Our MT engineers at the KantanMT Professional Services team found out that building an effective, high-quality MT engine is akin to building a new and positive habit. We need to refrain from repeating some of our older ineffective models, and build upon newer proven methods.
At the ATC Conference (2016), I spoke about the 7th habit of the 7 key habits of building effective MT systems. I will briefly mention the 6 habits, before moving on to the 7th, and most important habit.
- Upload Quality Materials:When it comes to uploading training data, there’s often a tendency to put quantity before quantity or relevance – or vice versa. It is important to remember that both these elements are equally important and need adequate attention.
- Embrace the Loveable Triplets: F-Measure, BLEU and TER Score are the lynchpin of quality estimation for your MT engine. Score your engines against these measurements, and re-train till the desired quality is achieved.
- Training Rejects: The 3rdhabit follows on from the last: work with detailed training data analysis to determine the suitability and relevancy of training data.
- Unknown Words: Make it a habit to always run Gap Analysis and resolve unknown words rapidly to improve translation quality.
- Glossary: Use glossaries to train your engine. This habit is often neglected in the engine building process, resulting in lower quality MT output.

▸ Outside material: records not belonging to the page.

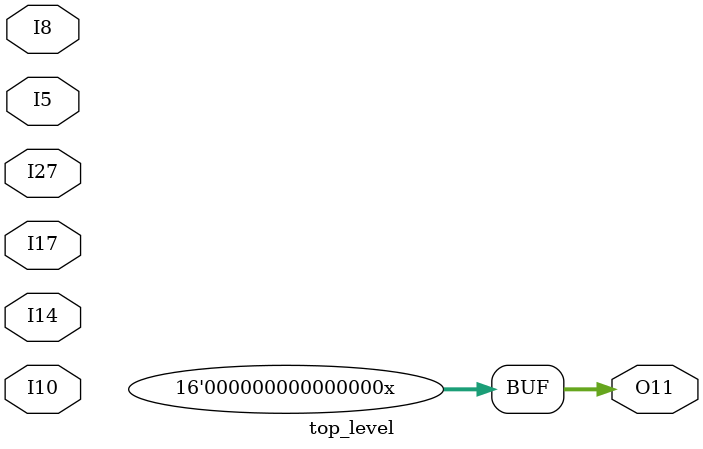
<source format=v>
module top_level (
	input I5,
	input [1:0] I8,
	input [15:0] I10,
	input [3:0] I14,
	input [1:0] I17,
	input [1:0] I27,
	output [15:0] O11
);


wire [3:0] X15;
wire [1:0] X12, X22;
assign O11 = 1'bx;

mux16 #(2) U12 (
	.i9(I17), 
	.sel( {1'bx,1'bx,1'bx,1'bx}),
	.q(X12)
);

mux2 #(4) U15 (
	.i0(I14), 
	.sel( {1'bx}),
	.q(X15)
);

decoder #(4,1) U18 (
	.data_out( {1'bx, 1'bx, 1'bx, 1'bx, 1'bx, 1'bx, 1'bx, 1'bx, 1'bx, 1'bx, 1'bx, 1'bx, 1'bx, 1'bx, 1'bx, 1'bx} ),
	.address_in( {X22[1], X22[0], 1'bx, 1'bx} ),
	.en_in( 1'bx)
);

decoder #(3,1) U19 (
	.data_out( {1'bx, 1'bx, 1'bx, 1'bx, 1'bx, 1'bx, 1'bx, 1'bx} ),
	.address_in( {1'bx, 1'bx, 1'bx} ),
	.en_in( 1'bx)
);

decoder #(2,1) U20 (
	.data_out( {1'bx, 1'bx, 1'bx, 1'bx} ),
	.address_in( {1'bx, 1'bx} ),
	.en_in( 1'bx)
);

register_en #(2) U22 (
	.data_in(I27),
	.q(X22)
);

endmodule

</source>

- Predictive Quality Estimation: Always use predictive quality estimation (KantanAnalytics™) of your engine to train and improve your engines. Make this a habit!
Finally, and most importantly, perfect the language quality review process for MT. Traditionally this involves the Project Managers (PMs) sending copies of a static spreadsheets to a team of translators. These spreadsheets contain lines of source and target segments, with additional columns where the reviewers score the translated segments according to a set of predefined parameters.
Once the spreadsheets are sent off to the reviewers, PMs are completely in the dark – with no idea how the reviewers are progressing, when they might complete the review, or if they have even started the project.
I suggested during my presentation, that we need to automate this process. It’s time to give up our old habit of using emails and a succession of spreadsheets, and use a more streamlined approach, which formalises the workflow. This will not only help reduce frustrating, repetitive MT errors, but also substantially increase translation productivity.
Productivity tools like KantanLQR™ help bring the language quality review process into the twenty-first century, by using technology to make the human evaluation of MT faster, seamless and more efficient. This dramatically reduces the changes of error creeping into the MT engine, and allows production-ready engines to be created faster.
As I have said many time before, MT is here to stay. While the basic technology will evolve and improve, it is important to make it a habit embrace the latest developments and make it a part of the engine building process.
If you have not already begun to use MT within your localization workflow, you are losing your business to your competitors. Read my new eBook, ‘The Buyers’ Guide to Machine Translation Systems,’ co-authored with my colleague Louise Irwin, which will help you ask the right questions and make the right choice when adopting a new translation technology.
Finally, I would like to convey my sincere thanks to everyone who organised and attended the ATC Conferencethis year. It was a very successful event, and it wouldn’t have been possible without you.